* _Text shown_
____

Scientific classification
- Kingdom: Animalia
- Phylum: Chordata
- Class: Aves
- Order: Charadriiformes
- Family: Scolopacidae
- Genus: Limnodromus
- Species: L. semipalmatus
- Binomial name: Limnodromus semipalmatus (Blyth, 1848)
- Synonyms: Macrorhamphus semipalmatus Blyth, 1848;

= Asian dowitcher =

- Authority: (Blyth, 1848)
- Conservation status: NT
- Synonyms: Macrorhamphus semipalmatus Blyth, 1848

Species of bird

Video at Manly Marina, South East Queensland

The Asian dowitcher (Limnodromus semipalmatus) is a medium-large wader in the Scolopacidae family of sandpipers.

==Description==
Adults have dark legs and a long, straight dark bill, somewhat shorter than that of the long-billed dowitcher. The body is brown on top and reddish underneath in breeding plumage. The tail has a black and white barred pattern. The winter plumage is largely grey.

____

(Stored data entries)
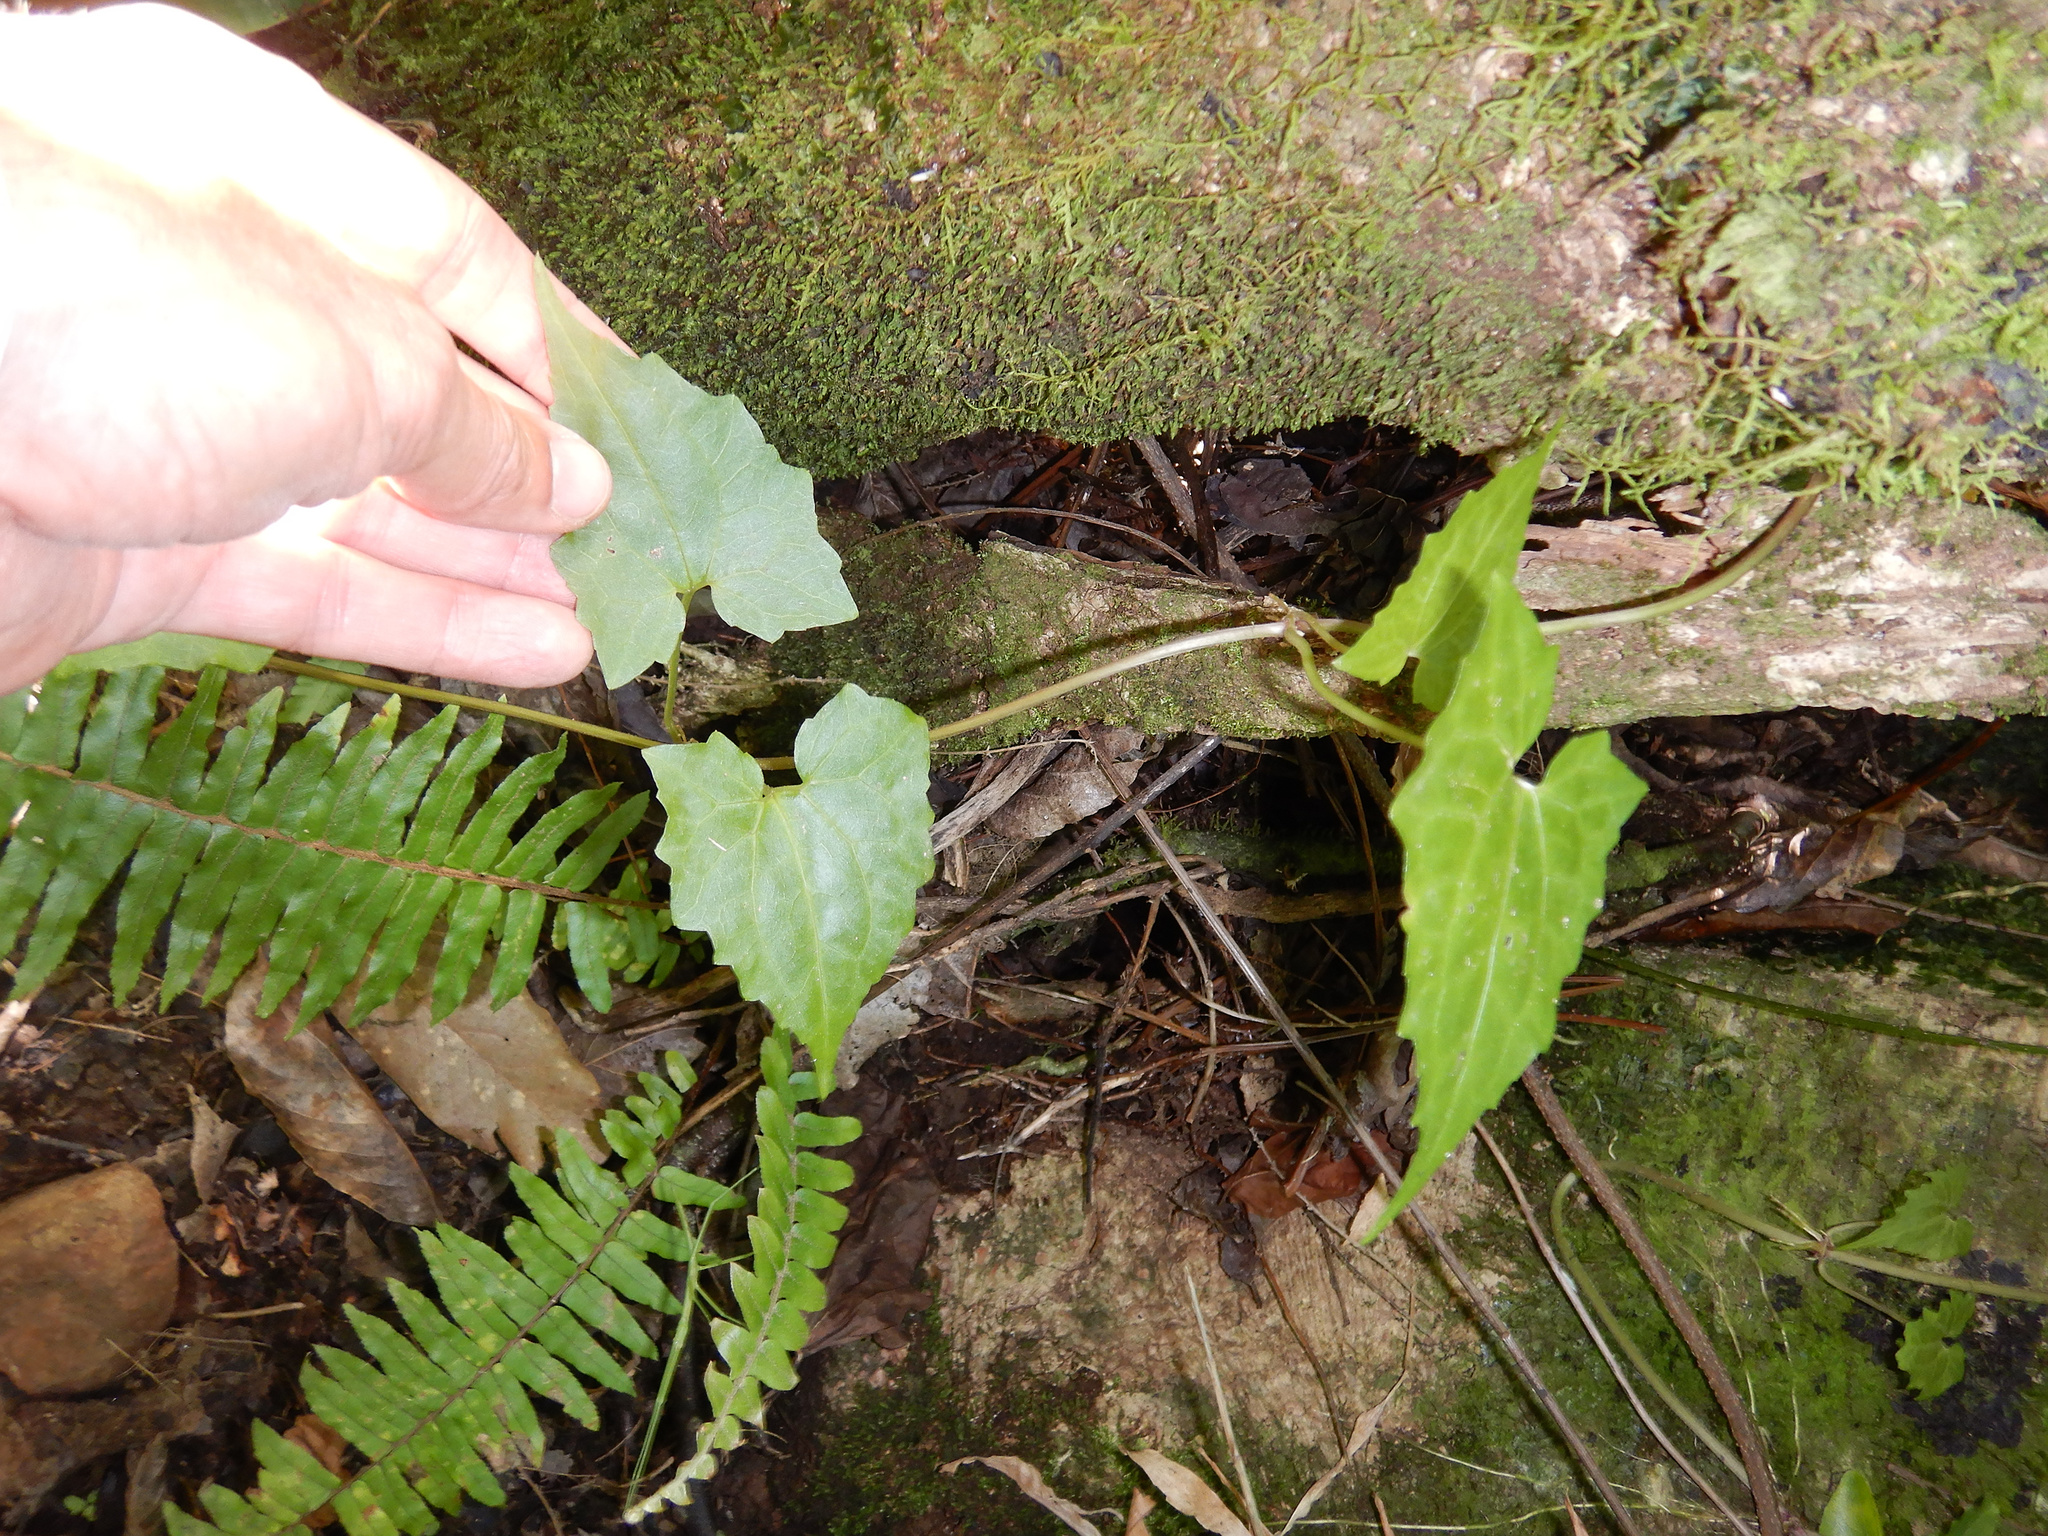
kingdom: Plantae
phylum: Tracheophyta
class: Magnoliopsida
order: Asterales
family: Asteraceae
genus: Mikania
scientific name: Mikania micrantha
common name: Mile-a-minute
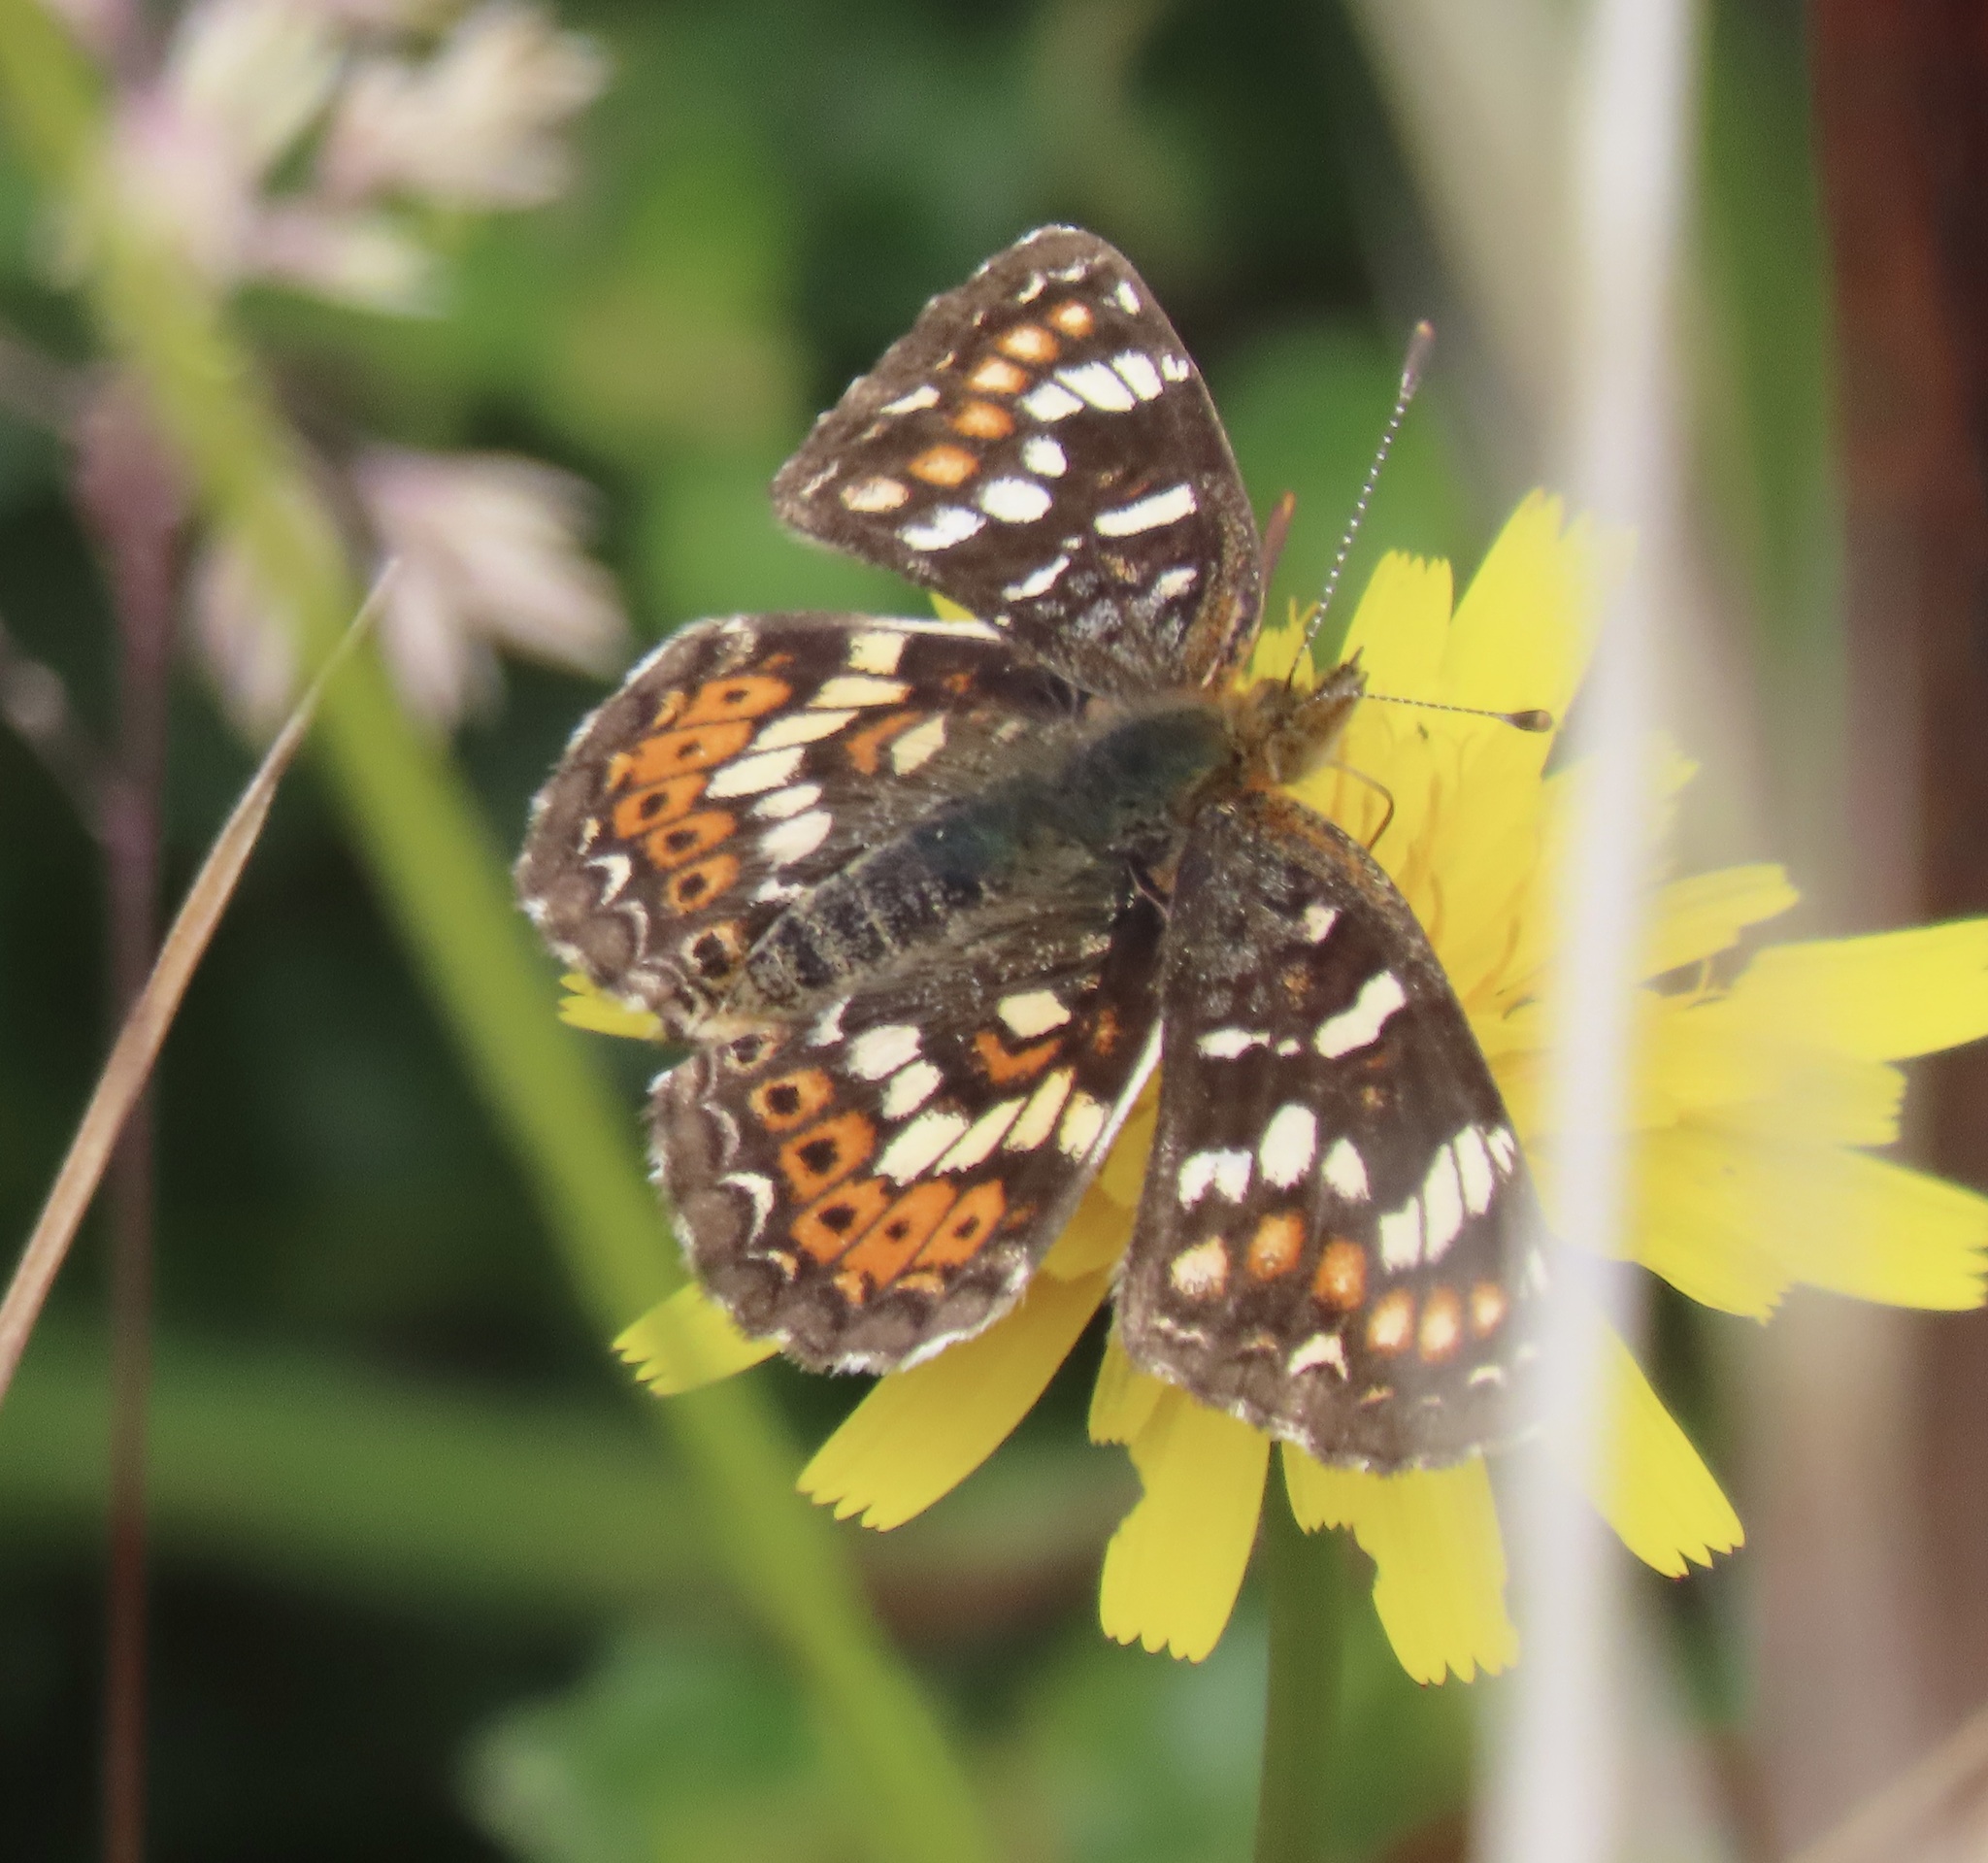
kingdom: Animalia
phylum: Arthropoda
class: Insecta
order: Lepidoptera
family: Nymphalidae
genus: Phyciodes
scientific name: Phyciodes tharos
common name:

____

* _The task_
Extend the Asian dowitcher text, picking up after its last sentence.

* _Output for this exercise_
Their breeding habitat is grassy wetlands in inland Siberia and Manchuria. They migrate to southeast Asia as far south as northern Australia, although both the breeding and wintering areas are poorly known. This bird is always found on coasts during migration and wintering.

These birds forage by probing in shallow water or on wet mud. They mainly eat insects, molluscs, crustaceans, and marine worms, but also eat some plant material.

==Similar species==
This bird can be confused for its confamilial bar-tailed godwit, but can be distinguished by its smaller size, yelping call, and "sewing machine" feeding action typical of dowitchers.